• _Aim of the exercise_:
Reproduce every line of text in the listing below, keeping each character and line break unchanged. Leave the pictures out of your answer.
──────── Data ────────
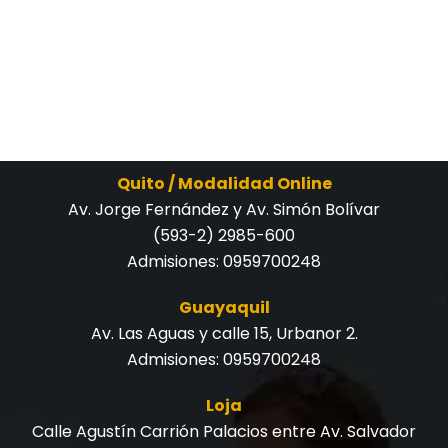
Quito / Modalidad Online
Av. Jorge Fernández y Av. Simón Bolívar
(593-2) 2985-600
Admisiones:
0959700248
Guayaquil
Av. Las Aguas y calle 15, Urbanor 2.
Admisiones:
0959700248
Loja
Calle Agustín Carrión Palacios entre Av. Salvador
────────
• _Expected answer_:
Quito / Modalidad Online
Av. Jorge Fernández y Av. Simón Bolívar
(593-2) 2985-600
Admisiones:
0959700248
Guayaquil
Av. Las Aguas y calle 15, Urbanor 2.
Admisiones:
0959700248
Loja
Calle Agustín Carrión Palacios entre Av. Salvador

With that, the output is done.